## INPUT FOR THIS TASK
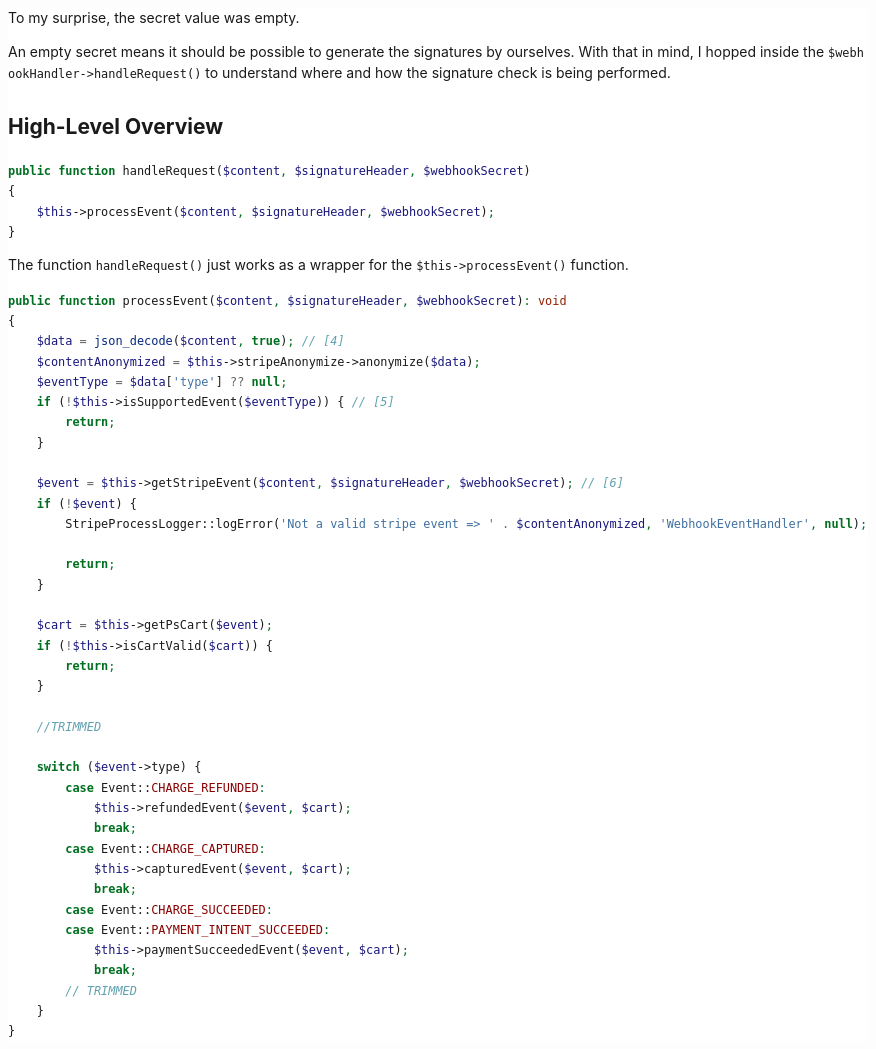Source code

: To my surprise, the secret value was empty.

An empty secret means it should be possible to generate the signatures by ourselves. With that in mind, I hopped inside the `$webhookHandler->handleRequest()` to understand where and how the signature check is being performed.

## High-Level Overview

```php
public function handleRequest($content, $signatureHeader, $webhookSecret)
{
    $this->processEvent($content, $signatureHeader, $webhookSecret);
}
```

The function `handleRequest()` just works as a wrapper for the `$this->processEvent()` function.

```php
public function processEvent($content, $signatureHeader, $webhookSecret): void
{
    $data = json_decode($content, true); // [4]
    $contentAnonymized = $this->stripeAnonymize->anonymize($data);
    $eventType = $data['type'] ?? null;
    if (!$this->isSupportedEvent($eventType)) { // [5]
        return;
    }

    $event = $this->getStripeEvent($content, $signatureHeader, $webhookSecret); // [6]
    if (!$event) {
        StripeProcessLogger::logError('Not a valid stripe event => ' . $contentAnonymized, 'WebhookEventHandler', null);

        return;
    }

    $cart = $this->getPsCart($event);
    if (!$this->isCartValid($cart)) {
        return;
    }

    //TRIMMED

    switch ($event->type) {
        case Event::CHARGE_REFUNDED:
            $this->refundedEvent($event, $cart);
            break;
        case Event::CHARGE_CAPTURED:
            $this->capturedEvent($event, $cart);
            break;
        case Event::CHARGE_SUCCEEDED:
        case Event::PAYMENT_INTENT_SUCCEEDED:
            $this->paymentSucceededEvent($event, $cart);
            break;
        // TRIMMED
    }
}
```


[steelcon slides]: /assets/talks/steelcon-2025-slides.pdf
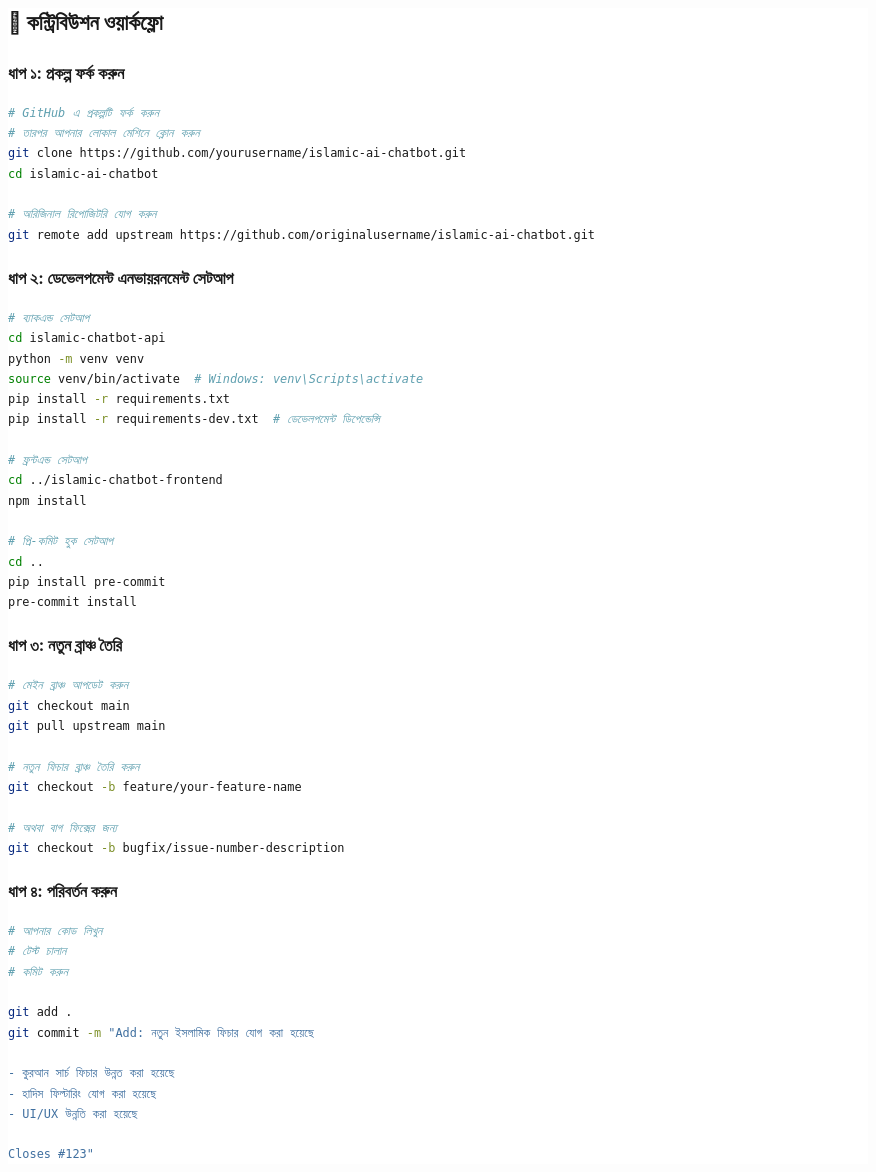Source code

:## 🔄 কন্ট্রিবিউশন ওয়ার্কফ্লো

### ধাপ ১: প্রকল্প ফর্ক করুন

```bash
# GitHub এ প্রকল্পটি ফর্ক করুন
# তারপর আপনার লোকাল মেশিনে ক্লোন করুন
git clone https://github.com/yourusername/islamic-ai-chatbot.git
cd islamic-ai-chatbot

# অরিজিনাল রিপোজিটরি যোগ করুন
git remote add upstream https://github.com/originalusername/islamic-ai-chatbot.git
```

### ধাপ ২: ডেভেলপমেন্ট এনভায়রনমেন্ট সেটআপ

```bash
# ব্যাকএন্ড সেটআপ
cd islamic-chatbot-api
python -m venv venv
source venv/bin/activate  # Windows: venv\Scripts\activate
pip install -r requirements.txt
pip install -r requirements-dev.txt  # ডেভেলপমেন্ট ডিপেন্ডেন্সি

# ফ্রন্টএন্ড সেটআপ
cd ../islamic-chatbot-frontend
npm install

# প্রি-কমিট হুক সেটআপ
cd ..
pip install pre-commit
pre-commit install
```

### ধাপ ৩: নতুন ব্রাঞ্চ তৈরি

```bash
# মেইন ব্রাঞ্চ আপডেট করুন
git checkout main
git pull upstream main

# নতুন ফিচার ব্রাঞ্চ তৈরি করুন
git checkout -b feature/your-feature-name

# অথবা বাগ ফিক্সের জন্য
git checkout -b bugfix/issue-number-description
```

### ধাপ ৪: পরিবর্তন করুন

```bash
# আপনার কোড লিখুন
# টেস্ট চালান
# কমিট করুন

git add .
git commit -m "Add: নতুন ইসলামিক ফিচার যোগ করা হয়েছে

- কুরআন সার্চ ফিচার উন্নত করা হয়েছে
- হাদিস ফিল্টারিং যোগ করা হয়েছে
- UI/UX উন্নতি করা হয়েছে

Closes #123"
```
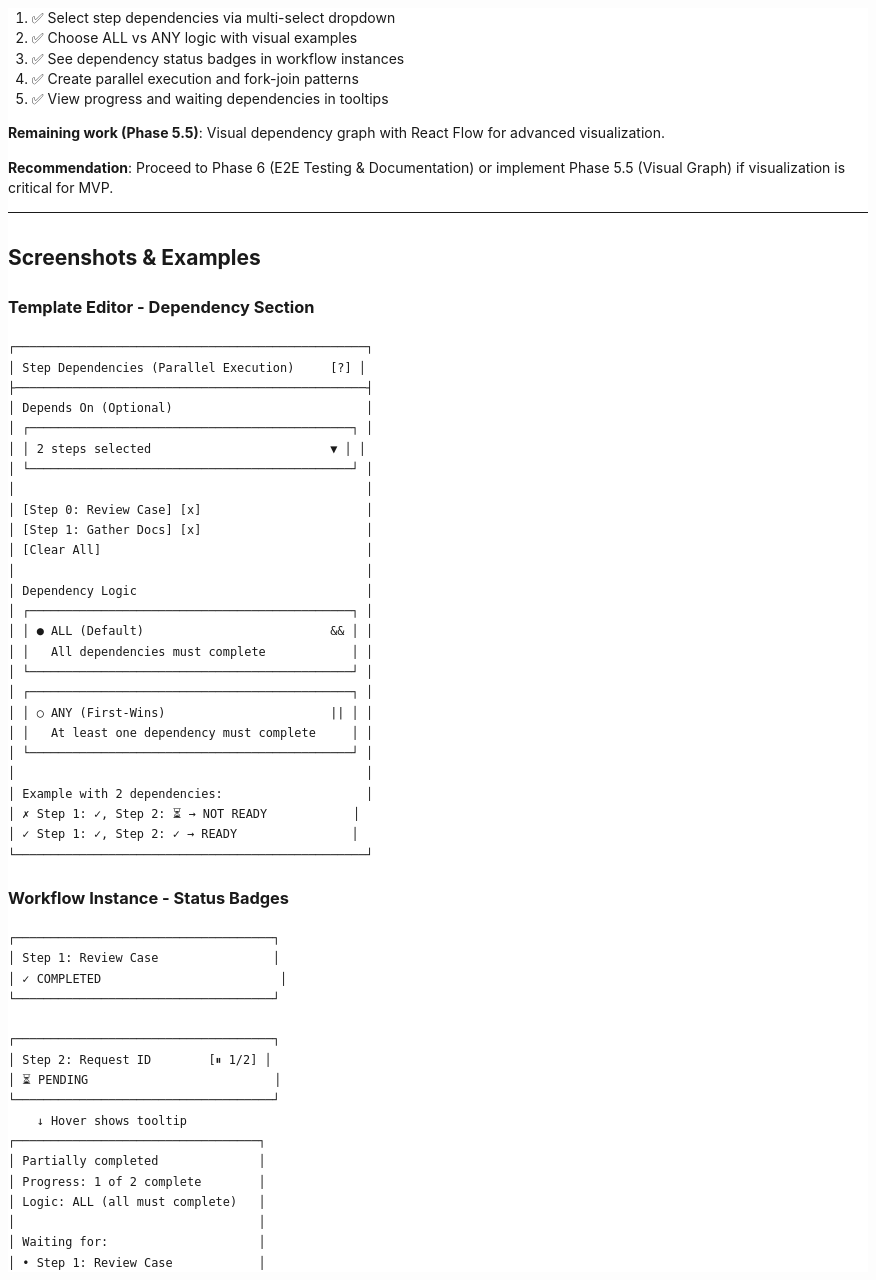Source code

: 1. ✅ Select step dependencies via multi-select dropdown
2. ✅ Choose ALL vs ANY logic with visual examples
3. ✅ See dependency status badges in workflow instances
4. ✅ Create parallel execution and fork-join patterns
5. ✅ View progress and waiting dependencies in tooltips

**Remaining work (Phase 5.5)**: Visual dependency graph with React Flow for advanced visualization.

**Recommendation**: Proceed to Phase 6 (E2E Testing & Documentation) or implement Phase 5.5 (Visual Graph) if visualization is critical for MVP.

---

## Screenshots & Examples

### Template Editor - Dependency Section
```
┌─────────────────────────────────────────────────┐
│ Step Dependencies (Parallel Execution)     [?] │
├─────────────────────────────────────────────────┤
│ Depends On (Optional)                           │
│ ┌─────────────────────────────────────────────┐ │
│ │ 2 steps selected                         ▼ │ │
│ └─────────────────────────────────────────────┘ │
│                                                 │
│ [Step 0: Review Case] [x]                       │
│ [Step 1: Gather Docs] [x]                       │
│ [Clear All]                                     │
│                                                 │
│ Dependency Logic                                │
│ ┌─────────────────────────────────────────────┐ │
│ │ ● ALL (Default)                          && │ │
│ │   All dependencies must complete            │ │
│ └─────────────────────────────────────────────┘ │
│ ┌─────────────────────────────────────────────┐ │
│ │ ○ ANY (First-Wins)                       || │ │
│ │   At least one dependency must complete     │ │
│ └─────────────────────────────────────────────┘ │
│                                                 │
│ Example with 2 dependencies:                    │
│ ✗ Step 1: ✓, Step 2: ⏳ → NOT READY            │
│ ✓ Step 1: ✓, Step 2: ✓ → READY                │
└─────────────────────────────────────────────────┘
```

### Workflow Instance - Status Badges
```
┌────────────────────────────────────┐
│ Step 1: Review Case                │
│ ✓ COMPLETED                         │
└────────────────────────────────────┘

┌────────────────────────────────────┐
│ Step 2: Request ID        [⏸ 1/2] │
│ ⏳ PENDING                          │
└────────────────────────────────────┘
    ↓ Hover shows tooltip
┌──────────────────────────────────┐
│ Partially completed              │
│ Progress: 1 of 2 complete        │
│ Logic: ALL (all must complete)   │
│                                  │
│ Waiting for:                     │
│ • Step 1: Review Case            │
```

## DIRECTIONS
Only lines containing the string "empty" are needed. Pull each of them out of the records above.

## EXERCISE OUTPUT
: To my surprise, the secret value was empty.
An empty secret means it should be possible to generate the signatures by ourselves. With that in mind, I hopped inside the `$webhookHandler->handleRequest()` to understand where and how the signature check is being performed.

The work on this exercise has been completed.